## GIVEN DATA
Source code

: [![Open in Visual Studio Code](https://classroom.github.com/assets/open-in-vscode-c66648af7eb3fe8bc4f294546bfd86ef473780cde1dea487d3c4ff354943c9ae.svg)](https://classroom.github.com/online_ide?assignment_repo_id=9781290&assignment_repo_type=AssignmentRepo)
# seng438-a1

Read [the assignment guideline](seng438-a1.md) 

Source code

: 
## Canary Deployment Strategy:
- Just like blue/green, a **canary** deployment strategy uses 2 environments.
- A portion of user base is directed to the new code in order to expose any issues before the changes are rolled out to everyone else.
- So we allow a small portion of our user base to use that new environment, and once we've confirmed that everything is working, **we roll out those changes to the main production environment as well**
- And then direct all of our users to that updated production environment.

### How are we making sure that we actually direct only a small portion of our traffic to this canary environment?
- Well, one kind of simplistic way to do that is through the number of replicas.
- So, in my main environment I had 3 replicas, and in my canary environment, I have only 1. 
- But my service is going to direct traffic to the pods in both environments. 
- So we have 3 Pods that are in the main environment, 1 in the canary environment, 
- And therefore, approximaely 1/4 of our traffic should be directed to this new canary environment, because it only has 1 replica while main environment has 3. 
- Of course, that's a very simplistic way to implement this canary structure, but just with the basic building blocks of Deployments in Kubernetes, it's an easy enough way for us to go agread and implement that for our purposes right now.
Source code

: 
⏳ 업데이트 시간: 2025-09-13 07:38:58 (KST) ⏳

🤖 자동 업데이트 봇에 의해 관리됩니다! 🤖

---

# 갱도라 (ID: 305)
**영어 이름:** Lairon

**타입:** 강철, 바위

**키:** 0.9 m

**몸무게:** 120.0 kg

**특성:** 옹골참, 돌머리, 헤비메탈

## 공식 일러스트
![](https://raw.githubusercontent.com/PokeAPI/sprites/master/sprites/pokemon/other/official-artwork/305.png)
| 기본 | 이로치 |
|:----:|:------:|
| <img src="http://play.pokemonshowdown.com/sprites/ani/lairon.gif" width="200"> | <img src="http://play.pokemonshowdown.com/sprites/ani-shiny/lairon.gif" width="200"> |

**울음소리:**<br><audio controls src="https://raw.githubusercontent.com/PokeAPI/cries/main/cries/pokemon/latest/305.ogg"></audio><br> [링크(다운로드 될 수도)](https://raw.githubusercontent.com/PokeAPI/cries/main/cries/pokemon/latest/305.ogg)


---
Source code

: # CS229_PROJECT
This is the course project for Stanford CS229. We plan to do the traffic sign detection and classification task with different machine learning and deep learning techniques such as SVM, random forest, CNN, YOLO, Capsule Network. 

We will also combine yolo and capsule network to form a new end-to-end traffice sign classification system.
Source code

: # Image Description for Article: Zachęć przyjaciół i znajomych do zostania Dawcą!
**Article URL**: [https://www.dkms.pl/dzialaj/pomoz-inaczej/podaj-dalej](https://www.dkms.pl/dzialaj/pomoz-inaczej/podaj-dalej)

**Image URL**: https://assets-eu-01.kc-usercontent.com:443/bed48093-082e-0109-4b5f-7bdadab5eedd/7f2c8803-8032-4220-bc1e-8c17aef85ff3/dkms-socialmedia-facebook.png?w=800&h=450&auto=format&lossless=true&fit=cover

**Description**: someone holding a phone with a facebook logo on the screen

## ABOUT THIS TASK
Word for word, copy every entry.

## RESPONSE BOX
Source code

: [![Open in Visual Studio Code](https://classroom.github.com/assets/open-in-vscode-c66648af7eb3fe8bc4f294546bfd86ef473780cde1dea487d3c4ff354943c9ae.svg)](https://classroom.github.com/online_ide?assignment_repo_id=9781290&assignment_repo_type=AssignmentRepo)
# seng438-a1

Read [the assignment guideline](seng438-a1.md) 

Source code

: 
## Canary Deployment Strategy:
- Just like blue/green, a **canary** deployment strategy uses 2 environments.
- A portion of user base is directed to the new code in order to expose any issues before the changes are rolled out to everyone else.
- So we allow a small portion of our user base to use that new environment, and once we've confirmed that everything is working, **we roll out those changes to the main production environment as well**
- And then direct all of our users to that updated production environment.

### How are we making sure that we actually direct only a small portion of our traffic to this canary environment?
- Well, one kind of simplistic way to do that is through the number of replicas.
- So, in my main environment I had 3 replicas, and in my canary environment, I have only 1. 
- But my service is going to direct traffic to the pods in both environments. 
- So we have 3 Pods that are in the main environment, 1 in the canary environment, 
- And therefore, approximaely 1/4 of our traffic should be directed to this new canary environment, because it only has 1 replica while main environment has 3. 
- Of course, that's a very simplistic way to implement this canary structure, but just with the basic building blocks of Deployments in Kubernetes, it's an easy enough way for us to go agread and implement that for our purposes right now.
Source code

: 
⏳ 업데이트 시간: 2025-09-13 07:38:58 (KST) ⏳

🤖 자동 업데이트 봇에 의해 관리됩니다! 🤖

---

# 갱도라 (ID: 305)
**영어 이름:** Lairon

**타입:** 강철, 바위

**키:** 0.9 m

**몸무게:** 120.0 kg

**특성:** 옹골참, 돌머리, 헤비메탈

## 공식 일러스트
![](https://raw.githubusercontent.com/PokeAPI/sprites/master/sprites/pokemon/other/official-artwork/305.png)
| 기본 | 이로치 |
|:----:|:------:|
| <img src="http://play.pokemonshowdown.com/sprites/ani/lairon.gif" width="200"> | <img src="http://play.pokemonshowdown.com/sprites/ani-shiny/lairon.gif" width="200"> |

**울음소리:**<br><audio controls src="https://raw.githubusercontent.com/PokeAPI/cries/main/cries/pokemon/latest/305.ogg"></audio><br> [링크(다운로드 될 수도)](https://raw.githubusercontent.com/PokeAPI/cries/main/cries/pokemon/latest/305.ogg)


---
Source code

: # CS229_PROJECT
This is the course project for Stanford CS229. We plan to do the traffic sign detection and classification task with different machine learning and deep learning techniques such as SVM, random forest, CNN, YOLO, Capsule Network. 

We will also combine yolo and capsule network to form a new end-to-end traffice sign classification system.
Source code

: # Image Description for Article: Zachęć przyjaciół i znajomych do zostania Dawcą!
**Article URL**: [https://www.dkms.pl/dzialaj/pomoz-inaczej/podaj-dalej](https://www.dkms.pl/dzialaj/pomoz-inaczej/podaj-dalej)

**Image URL**: https://assets-eu-01.kc-usercontent.com:443/bed48093-082e-0109-4b5f-7bdadab5eedd/7f2c8803-8032-4220-bc1e-8c17aef85ff3/dkms-socialmedia-facebook.png?w=800&h=450&auto=format&lossless=true&fit=cover

**Description**: someone holding a phone with a facebook logo on the screen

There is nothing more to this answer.